** PASSAGE follows **

28 USC §1291 provides that the federal courts of appeals shall have jurisdiction of
appeals from all finals decisions of the district courts. The final judgment rule states a final
decision ends the litigation on the merits and leaves nothing for the court to do but execute the
judgment. A partial judgment on liability alone, without a judgment on the relief, is not final, so
the appellate courts lacked jurisdiction to hear the appeal. (Liberty Mutual)
However, there are a number of exceptions to the final judgment rule. The “Collateral
Order Doctrine” allows appealibility in a small class of prejudgment orders that are collateral to
rights asserted in the action, and that are too important to be denied review and too
independent of the cause itself to require waiting until final judgment is entered. Three
elements must be met: (1) it conclusively determines the disputed question, (2) it resolves an
important issue completely separate from the merits of the action, and (3) it is effectively
unreviewable on appeal from a final judgment. Examples of such orders include a denial of a
motion to dismiss based upon a claim of absolute or qualified immunity, because they involve
immunity from the suit itself and that right would be destroyed if it were not vindicated before
trial. Orders that do not qualify as “effectively unreviewable” include claims of improper
jurisdiction, service of process, and a denial of a motion to dismiss on the grounds of a forum
selection clause (Lauro Lines).

** End of PASSAGE **
** SUPPLIED INFORMATION follows **

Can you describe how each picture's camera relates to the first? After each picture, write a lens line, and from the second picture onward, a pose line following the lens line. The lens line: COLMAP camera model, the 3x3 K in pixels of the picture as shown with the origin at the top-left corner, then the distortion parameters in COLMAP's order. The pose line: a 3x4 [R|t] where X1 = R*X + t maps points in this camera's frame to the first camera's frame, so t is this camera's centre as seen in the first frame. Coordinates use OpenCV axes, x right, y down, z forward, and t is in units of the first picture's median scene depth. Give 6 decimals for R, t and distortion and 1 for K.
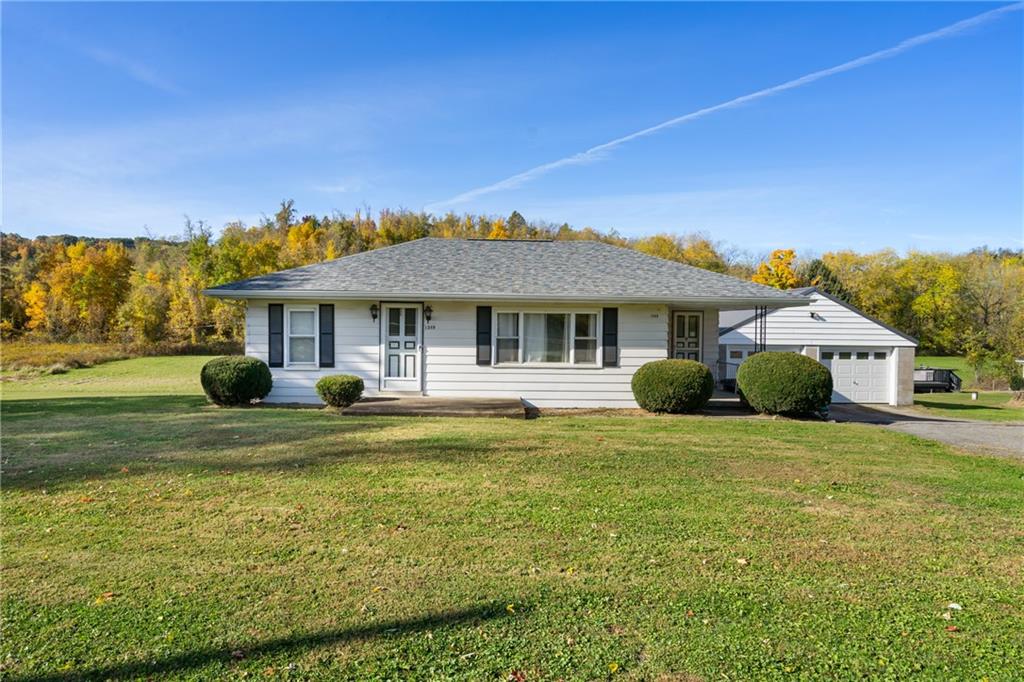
lens RADIAL K [[640.2, 0, 512.1], [0, 640.2, 336.1], [0, 0, 1]] dist [0.008639, 0.001050]
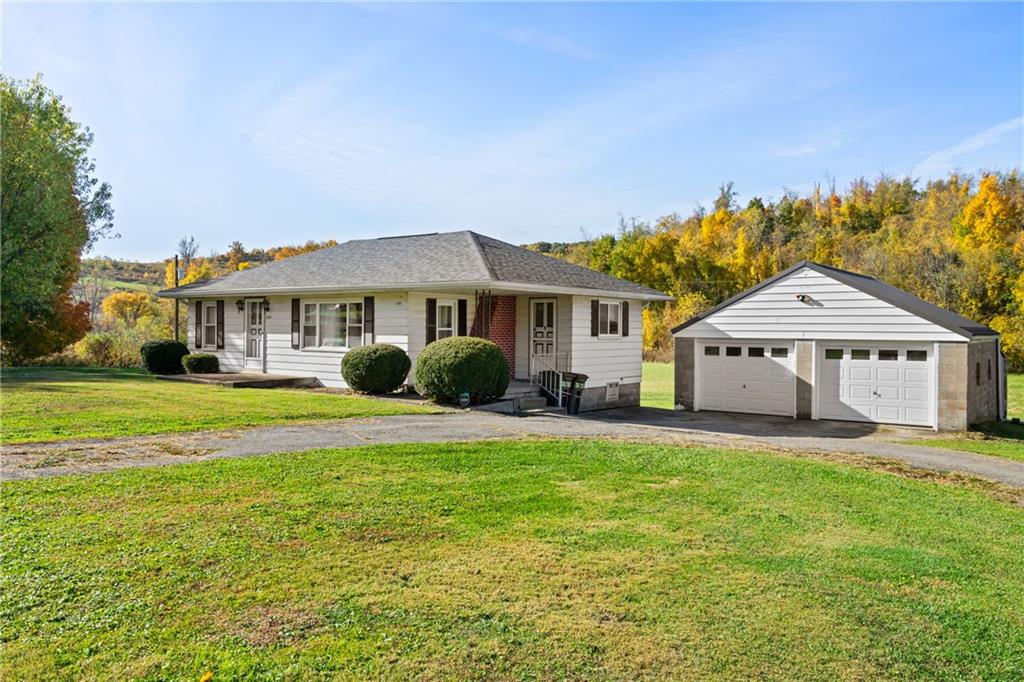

** End of SUPPLIED INFORMATION **

LIST OF TASKS:
1: Answer these questions about the passage on the final judgment rule:
(a) Which statute grants the federal courts of appeals jurisdiction over appeals from final decisions of the district courts?
(b) How many elements must be met under the Collateral Order Doctrine?
(c) Which case is cited for holding that denying a motion to dismiss based on a forum selection clause is not effectively unreviewable?
2: Write the next part of the passage on the final judgment rule and its exceptions.

ANSWERS TO EACH TASK:
1:
(a) 28 USC §1291.
(b) Three.
(c) Lauro Lines.

2:
The second exception lies within §1292(a), which allows appeals from interlocutory
orders regarding injunctive relief. The third exception lies within §1292(b), which involves
situations where the trial court judge’s order involves a “controlling question of law as to
which there is a substantial ground for difference of opinion and that an immediate appeal
from the order may materially advance the ultimate termination of the litigation.” However,
application of It must be done within ten days after the entry of the order. A fourth exception
is a writ of mandamus where a party asks the appellate judge to require the trial judge to do his
duty but it must be an extraordinary situation.
If the issue on appeal is an issue of law, it gets a “de novo review” by the court of
appeals and they only consider legal questions without deference to the trial court’s analysis.
However, if it is an issue of fact, the court of appeals can only reverse if the trial court’s decision
was “clearly erroneous” as stated in Rule 52. Clearly erroneous means the reviewing court has
reviewed the evidence is left with a definite and firm conviction that a mistake has been
committed. When there are two permissible views of evidence, the factfinder’s choice
between them cannot be clearly erroneous. This is so even when the finding of facts are made
by a judge as to credibility determinations for witness testimony. (Anderson).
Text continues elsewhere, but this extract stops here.